INSTRUCTIONS TO FOLLOW:
Copy the records below word for word, leaving out the pictures.

RECORDS PROVIDED:

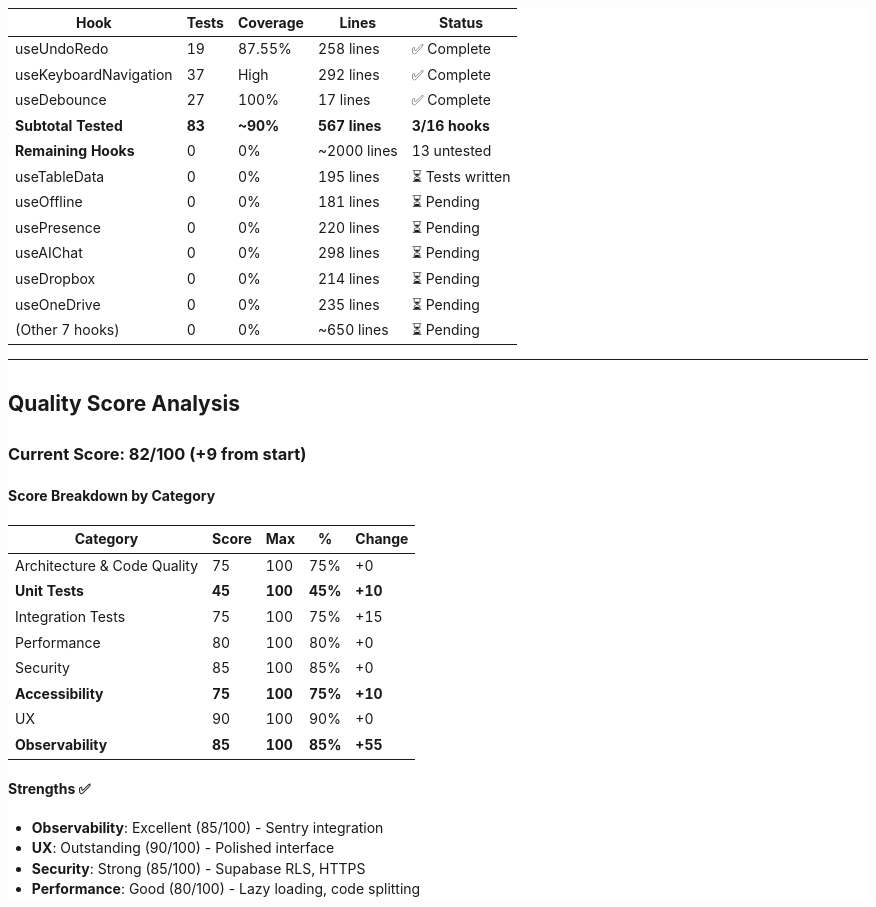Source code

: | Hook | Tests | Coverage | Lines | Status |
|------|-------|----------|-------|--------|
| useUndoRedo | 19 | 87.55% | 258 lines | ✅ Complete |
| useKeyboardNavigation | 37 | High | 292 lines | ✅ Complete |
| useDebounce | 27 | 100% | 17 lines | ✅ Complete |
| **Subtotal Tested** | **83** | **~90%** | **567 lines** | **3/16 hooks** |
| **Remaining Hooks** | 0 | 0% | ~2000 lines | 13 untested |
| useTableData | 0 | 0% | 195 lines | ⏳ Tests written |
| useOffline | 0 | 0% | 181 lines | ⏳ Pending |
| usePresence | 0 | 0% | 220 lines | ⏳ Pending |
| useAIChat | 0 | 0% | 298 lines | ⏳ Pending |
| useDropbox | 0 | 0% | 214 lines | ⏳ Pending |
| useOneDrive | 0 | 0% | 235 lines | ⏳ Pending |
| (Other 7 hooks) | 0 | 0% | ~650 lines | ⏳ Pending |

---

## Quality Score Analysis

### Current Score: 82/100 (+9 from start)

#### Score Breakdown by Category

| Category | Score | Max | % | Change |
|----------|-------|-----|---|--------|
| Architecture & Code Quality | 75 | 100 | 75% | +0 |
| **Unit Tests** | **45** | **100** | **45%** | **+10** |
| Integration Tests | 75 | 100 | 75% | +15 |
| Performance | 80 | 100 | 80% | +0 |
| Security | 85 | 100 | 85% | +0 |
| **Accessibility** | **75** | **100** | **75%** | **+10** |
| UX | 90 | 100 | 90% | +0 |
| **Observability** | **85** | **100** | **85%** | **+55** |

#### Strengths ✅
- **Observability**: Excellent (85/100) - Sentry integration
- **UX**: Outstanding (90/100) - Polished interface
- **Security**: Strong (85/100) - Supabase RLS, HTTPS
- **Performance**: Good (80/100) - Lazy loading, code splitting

ANSWER TO THIS EXERCISE:
Source code

: | Hook | Tests | Coverage | Lines | Status |
|------|-------|----------|-------|--------|
| useUndoRedo | 19 | 87.55% | 258 lines | ✅ Complete |
| useKeyboardNavigation | 37 | High | 292 lines | ✅ Complete |
| useDebounce | 27 | 100% | 17 lines | ✅ Complete |
| **Subtotal Tested** | **83** | **~90%** | **567 lines** | **3/16 hooks** |
| **Remaining Hooks** | 0 | 0% | ~2000 lines | 13 untested |
| useTableData | 0 | 0% | 195 lines | ⏳ Tests written |
| useOffline | 0 | 0% | 181 lines | ⏳ Pending |
| usePresence | 0 | 0% | 220 lines | ⏳ Pending |
| useAIChat | 0 | 0% | 298 lines | ⏳ Pending |
| useDropbox | 0 | 0% | 214 lines | ⏳ Pending |
| useOneDrive | 0 | 0% | 235 lines | ⏳ Pending |
| (Other 7 hooks) | 0 | 0% | ~650 lines | ⏳ Pending |

---

## Quality Score Analysis

### Current Score: 82/100 (+9 from start)

#### Score Breakdown by Category

| Category | Score | Max | % | Change |
|----------|-------|-----|---|--------|
| Architecture & Code Quality | 75 | 100 | 75% | +0 |
| **Unit Tests** | **45** | **100** | **45%** | **+10** |
| Integration Tests | 75 | 100 | 75% | +15 |
| Performance | 80 | 100 | 80% | +0 |
| Security | 85 | 100 | 85% | +0 |
| **Accessibility** | **75** | **100** | **75%** | **+10** |
| UX | 90 | 100 | 90% | +0 |
| **Observability** | **85** | **100** | **85%** | **+55** |

#### Strengths ✅
- **Observability**: Excellent (85/100) - Sentry integration
- **UX**: Outstanding (90/100) - Polished interface
- **Security**: Strong (85/100) - Supabase RLS, HTTPS
- **Performance**: Good (80/100) - Lazy loading, code splitting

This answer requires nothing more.